A specialist in criminal law is supporting the move by the London Assembly to investigate why there are so many lengthy delays to many cases involving allegations of misconduct amongst police officers.
Rachel Adamson, head of fraud and regulatory at Adkirk Law with more than 25 years’ experience, says that in many cases she believes the Independent Office for Police Conduct (IOPC) in conjunction with internal professional standards departments are pursuing the wrong people.
At the same time, new Home Office legislation has been introduced from February which aims to simplify the complaints system and put a greater emphasis on handling complaints in a ‘reasonable and proportionate manner’ for new cases after January 31.
Rachel said: “This is a welcome step in the right direction but I question whether it goes far enough. Some cases are so minor that they could be heard quickly with decisions made or sanctions imposed to ensure the officers can carry on with their job and their lives in the meantime.
“A significant statistic says that only five police officers out of 48 accused have been dismissed in the last three years following allegations of misconduct.

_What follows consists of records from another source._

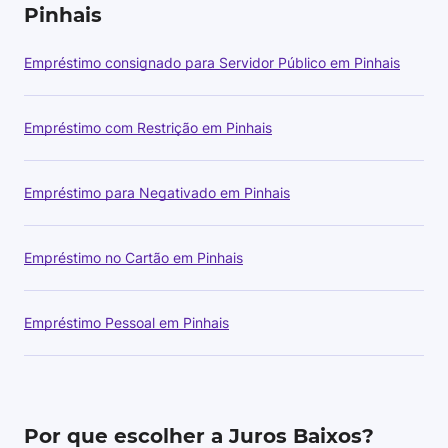
Pinhais
Empréstimo consignado para Servidor Público em Pinhais
Empréstimo com Restrição em Pinhais
Empréstimo para Negativado em Pinhais
Empréstimo no Cartão em Pinhais
Empréstimo Pessoal em Pinhais
Por que escolher a Juros Baixos?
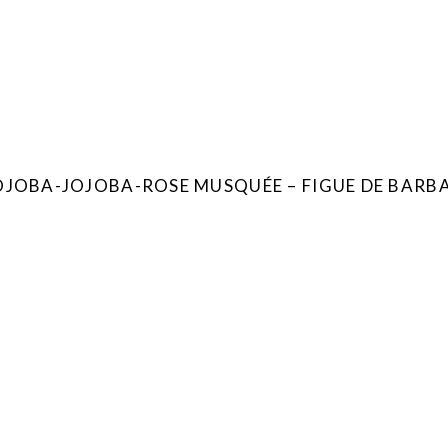
OJOBA-JOJOBA-ROSE MUSQUÉE – FIGUE DE BARB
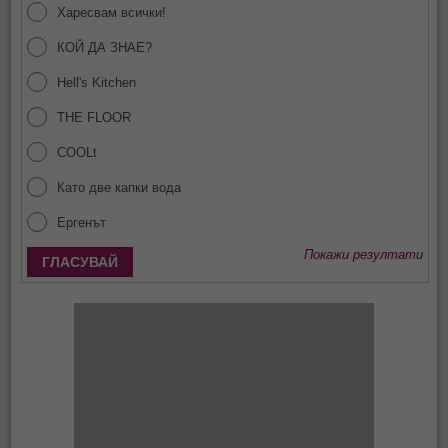
Харесвам всички!
КОЙ ДА ЗНАЕ?
Hell's Kitchen
THE FLOOR
COOLt
Като две капки вода
Ергенът
Покажи резултати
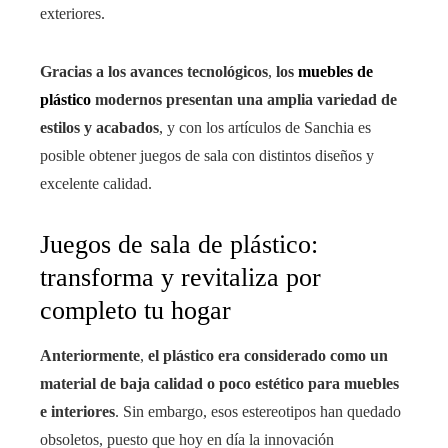
exteriores.
Gracias a los avances tecnológicos
,
los
muebles de
plástico
modernos presentan una amplia variedad de
estilos y acabados
, y con los artículos de Sanchia es
posible obtener juegos de sala con distintos diseños y
excelente calidad.
Juegos de sala de plástico:
transforma y revitaliza por
completo tu hogar
Anteriormente
,
el plástico era considerado como un
material de baja calidad o poco estético para muebles
e interiores
. Sin embargo, esos estereotipos han quedado
obsoletos, puesto que hoy en día la innovación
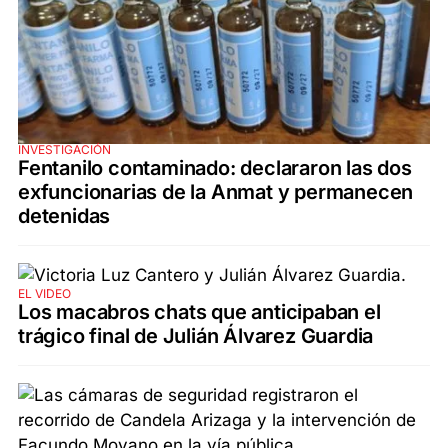
INVESTIGACIÓN
Fentanilo contaminado: declararon las dos
exfuncionarias de la Anmat y permanecen
detenidas
EL VIDEO
Los macabros chats que anticipaban el
trágico final de Julián Álvarez Guardia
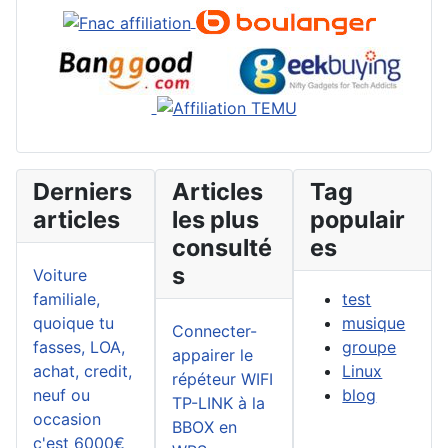
Derniers
Articles
Tag
articles
les plus
populair
consulté
es
s
Voiture
familiale,
test
quoique tu
musique
Connecter-
fasses, LOA,
groupe
appairer le
achat, credit,
Linux
répéteur WIFI
neuf ou
blog
TP-LINK à la
occasion
BBOX en
c'est 6000€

“The delays are simply wrong. Some officers have had to wait years while an investigation is carried out during which time their lives and careers are put on hold.
“On a number of occasions in the recent past, I have successfully defended officers in high-profile cases which have brought media attention because they are high-ranking officers accused of breaching professional standards. There are many other cases which aren’t as high profile but equally important – every case delayed brings its own distress for the accused.”
In the case of Parm Sandhu, a temporary chief superintendent, an investigation was launched over allegations she had encouraged colleagues to support her nomination for a Queen’s Police Medal (QPM). She was cleared of gross misconduct some 12 months later after suffering the stress of those claims. The case is now the subject of an employment tribunal to hear her claims that she has been discriminated against for many years.
The firm’s move comes as the London Assembly awaits a response from the IOPC after condemning it for the two-year delay in hearing the case of a PC who was cleared of any wrongdoing after being accused of knocking a moped mugger to the ground.
The Assembly members passed a motion asking for Mayor Sadiq Khan to make representations to the IOPC to significantly reduce the length of investigations and to review the evidential threshold that must be met for an investigation to proceed.
Cases are brought for various alleged acts of misconduct which lead to an internal investigation from the professional standards department or the IOPC.